Stephen Harper is of the-faith based world of religious superstition and gut instincts trying to rule a government of a reality-based world of knowledge and facts.  He is a fish out of water forced to rule with an iron fist and compelled to cloak himself in a curtain of secrecy to conceal his true nature.

Did Stephen Harper not know the true cost of the F-35?   How could he not have known unless he chose not to know or, worse, chose to be fed fantasies suiting his superstitious bent.

And what does this say of Peter MacKay and the other munchkins in Stephen Harper's court?   They must have known the true nature of their master all along.  They had to have known he was intent, constantly intent, on betraying the Canadian people by feeding them a rich diet of falsehood and nonsense.  Yet we heard not a peep from any of them.

In more honourable times past these people would have thrown themselves on their swords in disgrace, the lot of them.  But these aren't honourable times and these aren't honourable people wielding the levers of power.


Anonymous said...

While I have much difficulty with the Federal Conservative Government and their ideological approach to virtually everything, what is the cost of the alternative in this case?

The Mound of Sound said...

I'm not sure what you're getting at, Anon. The cost of the alternative? Does that mean an alternative aircraft or an alternative government? If we're talking strictly aircraft the answer is relatively straightforward.

Eliminating the potentially limited circumstances in which the F-35's already dodgy stealth advantage would come into play, virtually every one of its several, lower cost rivals can outperform the 35 on the core abilities that make an effective jet fighter including speed, agility, climb rate, fuel and weapons payload and range.

You give up all of these core abilities for a supposed stealth advantage (not to mention a lot more money and a lot fewer aircraft) in opting for the F-35. The most indefensible part is that, to make this purchase sensible, you need to expect the F-35 stealth technology advantage to remain dominant for several decades.

Ask yourself this. When in the history of warfare has a technological breakthrough survived for even a few years much less the 50-year lifespan predicted for the F-35? The easy and obvious answer is "never."

In fact, given the loss of the RQ-170 stealth drone to Iran just before Christmas, a lot of Lockheed Martin's stealth secrets may and probably are already in the hands of the very people this aircraft is designed to fight. Not surprisingly, no one wants to mention that.

Were I a Russian or Chinese leader I would be absolutely delighted to see Western rivals cripple their military capability well into future decades by impoverishing themselves with this turkey. Once they neutralize its brittle stealth technology we're done.

Anonymous said...

Aircraft that would suit our "stated" needs. It seems that the alternatives, while at least proven and not piles of crap, still cost well in excess of $75mm each. The lack of transparency and the commitment to a problem, unproven aircraft should be the main issue (along with it being a total waste of money).

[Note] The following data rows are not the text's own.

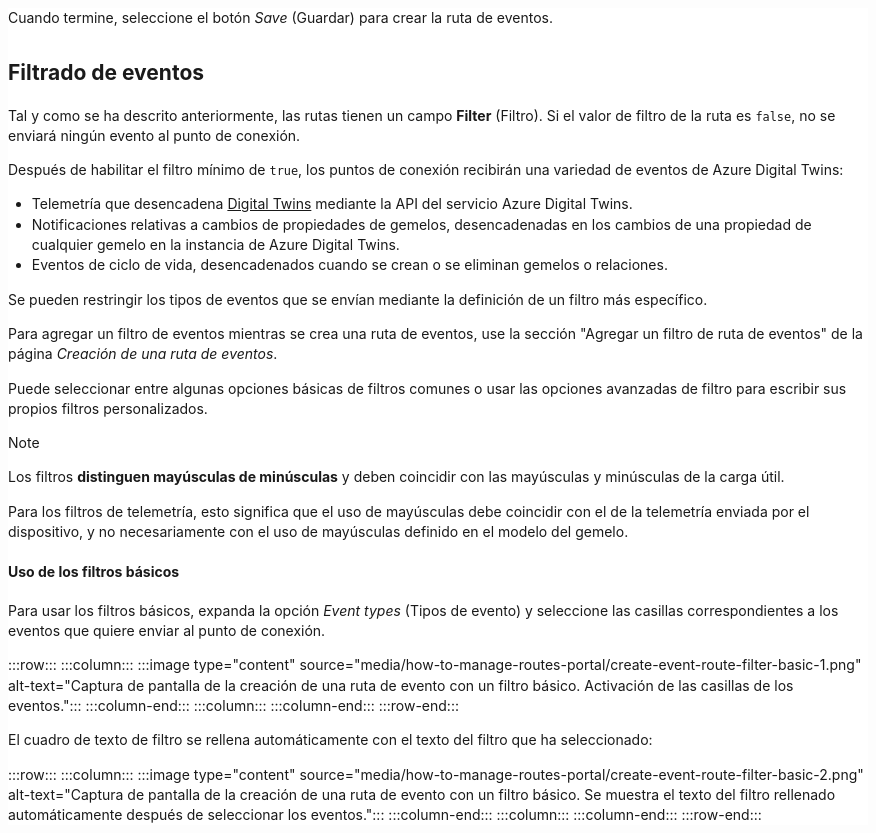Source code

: Cuando termine, seleccione el botón _Save_ (Guardar) para crear la ruta de eventos.

## <a name="filter-events"></a>Filtrado de eventos

Tal y como se ha descrito anteriormente, las rutas tienen un campo **Filter** (Filtro). Si el valor de filtro de la ruta es `false`, no se enviará ningún evento al punto de conexión. 

Después de habilitar el filtro mínimo de `true`, los puntos de conexión recibirán una variedad de eventos de Azure Digital Twins:
* Telemetría que desencadena [Digital Twins](concepts-twins-graph.md) mediante la API del servicio Azure Digital Twins.
* Notificaciones relativas a cambios de propiedades de gemelos, desencadenadas en los cambios de una propiedad de cualquier gemelo en la instancia de Azure Digital Twins.
* Eventos de ciclo de vida, desencadenados cuando se crean o se eliminan gemelos o relaciones.

Se pueden restringir los tipos de eventos que se envían mediante la definición de un filtro más específico.

Para agregar un filtro de eventos mientras se crea una ruta de eventos, use la sección "Agregar un filtro de ruta de eventos" de la página *Creación de una ruta de eventos*. 

Puede seleccionar entre algunas opciones básicas de filtros comunes o usar las opciones avanzadas de filtro para escribir sus propios filtros personalizados.

>[!NOTE]
> Los filtros **distinguen mayúsculas de minúsculas** y deben coincidir con las mayúsculas y minúsculas de la carga útil. 
>
> Para los filtros de telemetría, esto significa que el uso de mayúsculas debe coincidir con el de la telemetría enviada por el dispositivo, y no necesariamente con el uso de mayúsculas definido en el modelo del gemelo.

#### <a name="use-the-basic-filters"></a>Uso de los filtros básicos

Para usar los filtros básicos, expanda la opción _Event types_ (Tipos de evento) y seleccione las casillas correspondientes a los eventos que quiere enviar al punto de conexión. 

:::row:::
    :::column:::
        :::image type="content" source="media/how-to-manage-routes-portal/create-event-route-filter-basic-1.png" alt-text="Captura de pantalla de la creación de una ruta de evento con un filtro básico. Activación de las casillas de los eventos.":::
    :::column-end:::
    :::column:::
    :::column-end:::
:::row-end:::

El cuadro de texto de filtro se rellena automáticamente con el texto del filtro que ha seleccionado:

:::row:::
    :::column:::
        :::image type="content" source="media/how-to-manage-routes-portal/create-event-route-filter-basic-2.png" alt-text="Captura de pantalla de la creación de una ruta de evento con un filtro básico. Se muestra el texto del filtro rellenado automáticamente después de seleccionar los eventos.":::
    :::column-end:::
    :::column:::
    :::column-end:::
:::row-end:::
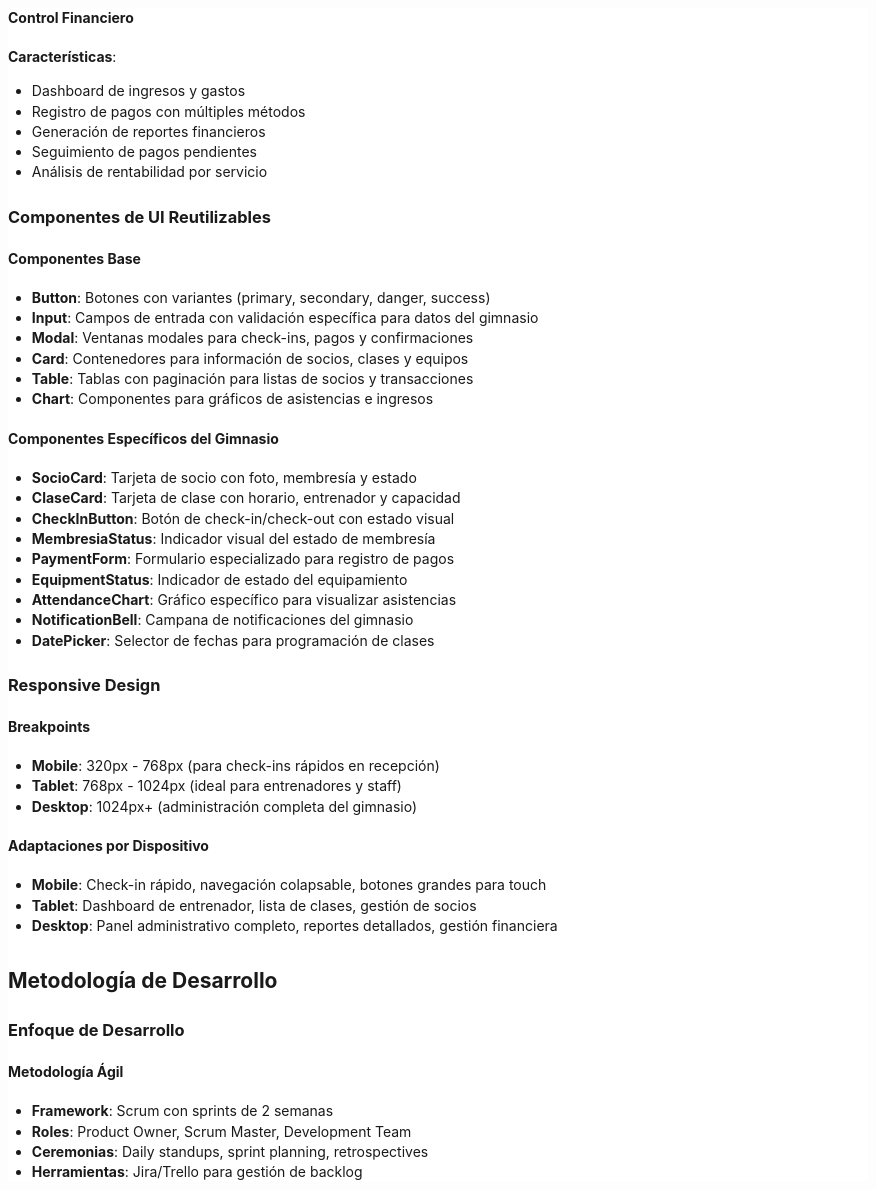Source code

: #### Control Financiero
**Características**:
- Dashboard de ingresos y gastos
- Registro de pagos con múltiples métodos
- Generación de reportes financieros
- Seguimiento de pagos pendientes
- Análisis de rentabilidad por servicio

### Componentes de UI Reutilizables

#### Componentes Base
- **Button**: Botones con variantes (primary, secondary, danger, success)
- **Input**: Campos de entrada con validación específica para datos del gimnasio
- **Modal**: Ventanas modales para check-ins, pagos y confirmaciones
- **Card**: Contenedores para información de socios, clases y equipos
- **Table**: Tablas con paginación para listas de socios y transacciones
- **Chart**: Componentes para gráficos de asistencias e ingresos

#### Componentes Específicos del Gimnasio
- **SocioCard**: Tarjeta de socio con foto, membresía y estado
- **ClaseCard**: Tarjeta de clase con horario, entrenador y capacidad
- **CheckInButton**: Botón de check-in/check-out con estado visual
- **MembresiaStatus**: Indicador visual del estado de membresía
- **PaymentForm**: Formulario especializado para registro de pagos
- **EquipmentStatus**: Indicador de estado del equipamiento
- **AttendanceChart**: Gráfico específico para visualizar asistencias
- **NotificationBell**: Campana de notificaciones del gimnasio
- **DatePicker**: Selector de fechas para programación de clases

### Responsive Design

#### Breakpoints
- **Mobile**: 320px - 768px (para check-ins rápidos en recepción)
- **Tablet**: 768px - 1024px (ideal para entrenadores y staff)
- **Desktop**: 1024px+ (administración completa del gimnasio)

#### Adaptaciones por Dispositivo
- **Mobile**: Check-in rápido, navegación colapsable, botones grandes para touch
- **Tablet**: Dashboard de entrenador, lista de clases, gestión de socios
- **Desktop**: Panel administrativo completo, reportes detallados, gestión financiera

## Metodología de Desarrollo

### Enfoque de Desarrollo

#### Metodología Ágil
- **Framework**: Scrum con sprints de 2 semanas
- **Roles**: Product Owner, Scrum Master, Development Team
- **Ceremonias**: Daily standups, sprint planning, retrospectives
- **Herramientas**: Jira/Trello para gestión de backlog
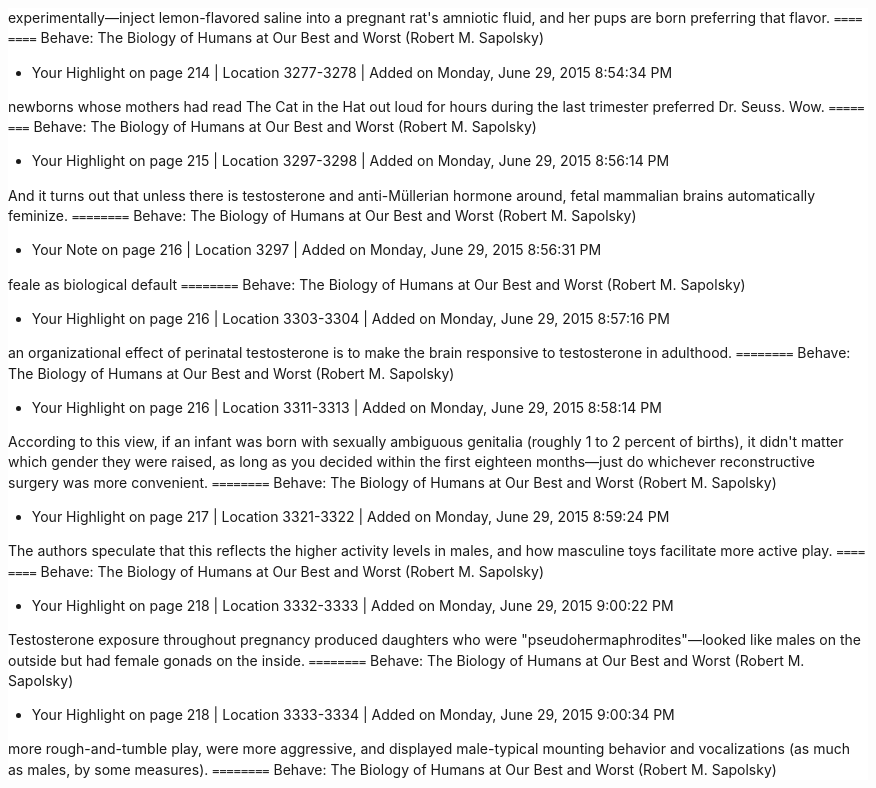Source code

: experimentally—inject lemon-flavored saline into a pregnant rat's amniotic fluid, and her pups are born preferring that flavor.
`========`
Behave: The Biology of Humans at Our Best and Worst (Robert M. Sapolsky)

-   Your Highlight on page 214 | Location 3277-3278 | Added on Monday, June 29, 2015 8:54:34 PM

newborns whose mothers had read The Cat in the Hat out loud for hours during the last trimester preferred Dr. Seuss. Wow.
`========`
Behave: The Biology of Humans at Our Best and Worst (Robert M. Sapolsky)

-   Your Highlight on page 215 | Location 3297-3298 | Added on Monday, June 29, 2015 8:56:14 PM

And it turns out that unless there is testosterone and anti-Müllerian hormone around, fetal mammalian brains automatically feminize.
`========`
Behave: The Biology of Humans at Our Best and Worst (Robert M. Sapolsky)

-   Your Note on page 216 | Location 3297 | Added on Monday, June 29, 2015 8:56:31 PM

feale as biological default
`========`
Behave: The Biology of Humans at Our Best and Worst (Robert M. Sapolsky)

-   Your Highlight on page 216 | Location 3303-3304 | Added on Monday, June 29, 2015 8:57:16 PM

an organizational effect of perinatal testosterone is to make the brain responsive to testosterone in adulthood.
`========`
Behave: The Biology of Humans at Our Best and Worst (Robert M. Sapolsky)

-   Your Highlight on page 216 | Location 3311-3313 | Added on Monday, June 29, 2015 8:58:14 PM

According to this view, if an infant was born with sexually ambiguous genitalia (roughly 1 to 2 percent of births), it didn't matter which gender they were raised, as long as you decided within the first eighteen months—just do whichever reconstructive surgery was more convenient.
`========`
Behave: The Biology of Humans at Our Best and Worst (Robert M. Sapolsky)

-   Your Highlight on page 217 | Location 3321-3322 | Added on Monday, June 29, 2015 8:59:24 PM

The authors speculate that this reflects the higher activity levels in males, and how masculine toys facilitate more active play.
`========`
Behave: The Biology of Humans at Our Best and Worst (Robert M. Sapolsky)

-   Your Highlight on page 218 | Location 3332-3333 | Added on Monday, June 29, 2015 9:00:22 PM

Testosterone exposure throughout pregnancy produced daughters who were "pseudohermaphrodites"—looked like males on the outside but had female gonads on the inside.
`========`
Behave: The Biology of Humans at Our Best and Worst (Robert M. Sapolsky)

-   Your Highlight on page 218 | Location 3333-3334 | Added on Monday, June 29, 2015 9:00:34 PM

more rough-and-tumble play, were more aggressive, and displayed male-typical mounting behavior and vocalizations (as much as males, by some measures).
`========`
Behave: The Biology of Humans at Our Best and Worst (Robert M. Sapolsky)
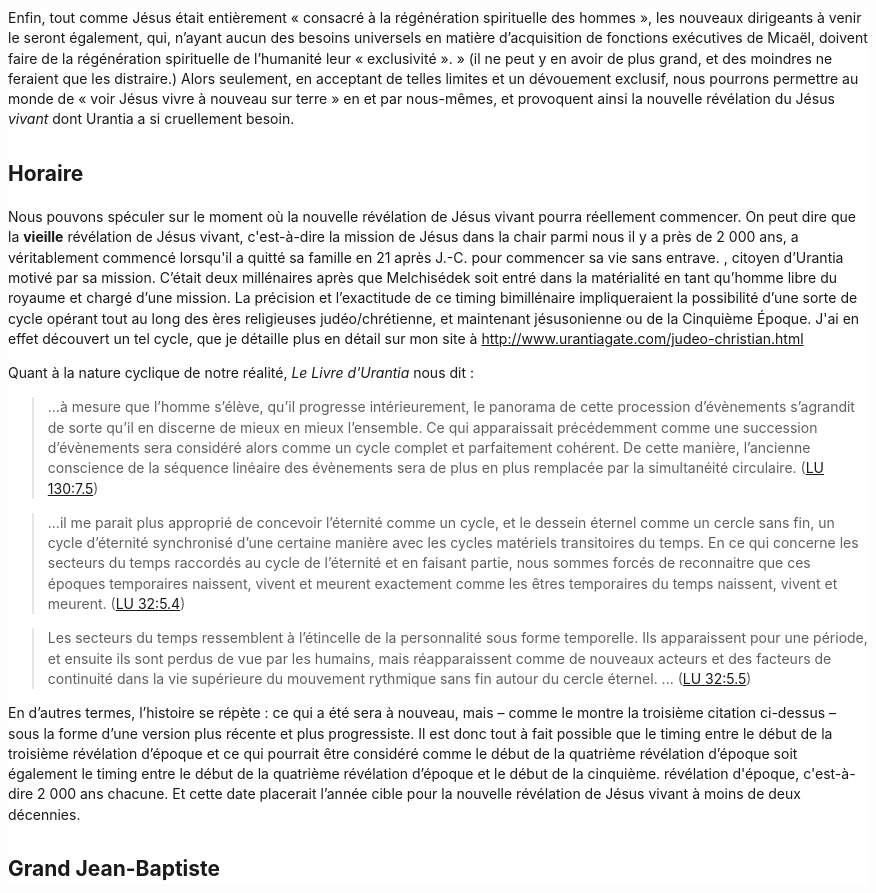 Enfin, tout comme Jésus était entièrement « consacré à la régénération spirituelle des hommes », les nouveaux dirigeants à venir le seront également, qui, n’ayant aucun des besoins universels en matière d’acquisition de fonctions exécutives de Micaël, doivent faire de la régénération spirituelle de l’humanité leur « exclusivité ». » (il ne peut y en avoir de plus grand, et des moindres ne feraient que les distraire.) Alors seulement, en acceptant de telles limites et un dévouement exclusif, nous pourrons permettre au monde de « voir Jésus vivre à nouveau sur terre » en et par nous-mêmes, et provoquent ainsi la nouvelle révélation du Jésus _vivant_ dont Urantia a si cruellement besoin.

## Horaire

Nous pouvons spéculer sur le moment où la nouvelle révélation de Jésus vivant pourra réellement commencer. On peut dire que la **vieille** révélation de Jésus vivant, c'est-à-dire la mission de Jésus dans la chair parmi nous il y a près de 2 000 ans, a véritablement commencé lorsqu'il a quitté sa famille en 21 après J.-C. pour commencer sa vie sans entrave. , citoyen d’Urantia motivé par sa mission. C’était deux millénaires après que Melchisédek soit entré dans la matérialité en tant qu’homme libre du royaume et chargé d’une mission. La précision et l’exactitude de ce timing bimillénaire impliqueraient la possibilité d’une sorte de cycle opérant tout au long des ères religieuses judéo/chrétienne, et maintenant jésusonienne ou de la Cinquième Époque. J'ai en effet découvert un tel cycle, que je détaille plus en détail sur mon site à http://www.urantiagate.com/judeo-christian.html

Quant à la nature cyclique de notre réalité, _Le Livre d'Urantia_ nous dit :

> ...à mesure que l’homme s’élève, qu’il progresse intérieurement, le panorama de cette procession d’évènements s’agrandit de sorte qu’il en discerne de mieux en mieux l’ensemble. Ce qui apparaissait précédemment comme une succession d’évènements sera considéré alors comme un cycle complet et parfaitement cohérent. De cette manière, l’ancienne conscience de la séquence linéaire des évènements sera de plus en plus remplacée par la simultanéité circulaire. (<a id="a118_460"></a>[LU 130:7.5](/fr/The_Urantia_Book/130#p7_5))

> ...il me parait plus approprié de concevoir l’éternité comme un cycle, et le dessein éternel comme un cercle sans fin, un cycle d’éternité synchronisé d’une certaine manière avec les cycles matériels transitoires du temps. En ce qui concerne les secteurs du temps raccordés au cycle de l’éternité et en faisant partie, nous sommes forcés de reconnaitre que ces époques temporaires naissent, vivent et meurent exactement comme les êtres temporaires du temps naissent, vivent et meurent. (<a id="a120_489"></a>[LU 32:5.4](/fr/The_Urantia_Book/32#p5_4))

> Les secteurs du temps ressemblent à l’étincelle de la personnalité sous forme temporelle. Ils apparaissent pour une période, et ensuite ils sont perdus de vue par les humains, mais réapparaissent comme de nouveaux acteurs et des facteurs de continuité dans la vie supérieure du mouvement rythmique sans fin autour du cercle éternel. ... (<a id="a122_340"></a>[LU 32:5.5](/fr/The_Urantia_Book/32#p5_5))

En d’autres termes, l’histoire se répète : ce qui a été sera à nouveau, mais – comme le montre la troisième citation ci-dessus – sous la forme d’une version plus récente et plus progressiste. Il est donc tout à fait possible que le timing entre le début de la troisième révélation d’époque et ce qui pourrait être considéré comme le début de la quatrième révélation d’époque soit également le timing entre le début de la quatrième révélation d’époque et le début de la cinquième. révélation d'époque, c'est-à-dire 2 000 ans chacune. Et cette date placerait l’année cible pour la nouvelle révélation de Jésus vivant à moins de deux décennies.



## Grand Jean-Baptiste
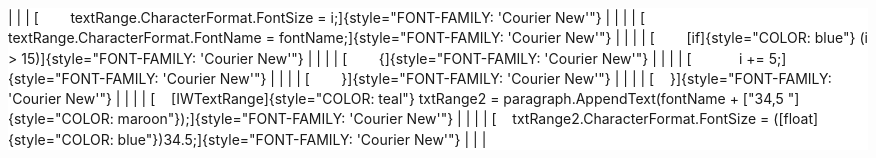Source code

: |                                                                                                                                                                                                                                                                                                            |
| [        textRange.CharacterFormat.FontSize = i;]{style="FONT-FAMILY: 'Courier New'"}                                                                                                                                                                                                                      |
|                                                                                                                                                                                                                                                                                                            |
| [        textRange.CharacterFormat.FontName = fontName;]{style="FONT-FAMILY: 'Courier New'"}                                                                                                                                                                                                               |
|                                                                                                                                                                                                                                                                                                            |
| [        [if]{style="COLOR: blue"} (i \> 15)]{style="FONT-FAMILY: 'Courier New'"}                                                                                                                                                                                                                          |
|                                                                                                                                                                                                                                                                                                            |
| [        {]{style="FONT-FAMILY: 'Courier New'"}                                                                                                                                                                                                                                                            |
|                                                                                                                                                                                                                                                                                                            |
| [            i += 5;]{style="FONT-FAMILY: 'Courier New'"}                                                                                                                                                                                                                                                  |
|                                                                                                                                                                                                                                                                                                            |
| [        }]{style="FONT-FAMILY: 'Courier New'"}                                                                                                                                                                                                                                                            |
|                                                                                                                                                                                                                                                                                                            |
| [    }]{style="FONT-FAMILY: 'Courier New'"}                                                                                                                                                                                                                                                                |
|                                                                                                                                                                                                                                                                                                            |
| [    [IWTextRange]{style="COLOR: teal"} txtRange2 = paragraph.AppendText(fontName + [\"34,5 \"]{style="COLOR: maroon"});]{style="FONT-FAMILY: 'Courier New'"}                                                                                                                                              |
|                                                                                                                                                                                                                                                                                                            |
| [    txtRange2.CharacterFormat.FontSize = ([float]{style="COLOR: blue"})34.5;]{style="FONT-FAMILY: 'Courier New'"}                                                                                                                                                                                         |
|                                                                                                                                                                                                                                                                                                            |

However, alternative suitable aircraft cost as much, or more, than the "current" price of the F-35.

kootcoot said...

I think the fact that the JSF-35 isn't really suited for defending or patrolling Canada and is instead a single purpose bomb delivery platform designed to participate in future shock and awe exercises with the gang of imperialists isn't mentioned enough by anyone, the media, the opposition and of course not the DND or illegitimate Harper Government©. Basically the fact that it lacks "... the core abilities that make an effective jet fighter including speed, agility, climb rate, fuel and weapons payload and range."

Stealth technology even if not obsolete already or soon, is not necessary for any of the duties a Canadian "fighter" should be capable of performing. If Canadian planes are say patrolling in the Arctic, to defend sovereignty, it doesn't matter who knows it, indeed the more folks/countries that know we are looking after our interests, the better!

Actually I get kinda upset when folks refer to it as a fighter, kinda the same way I get upset when folks mis-speak by calling the HarperCons - Tories!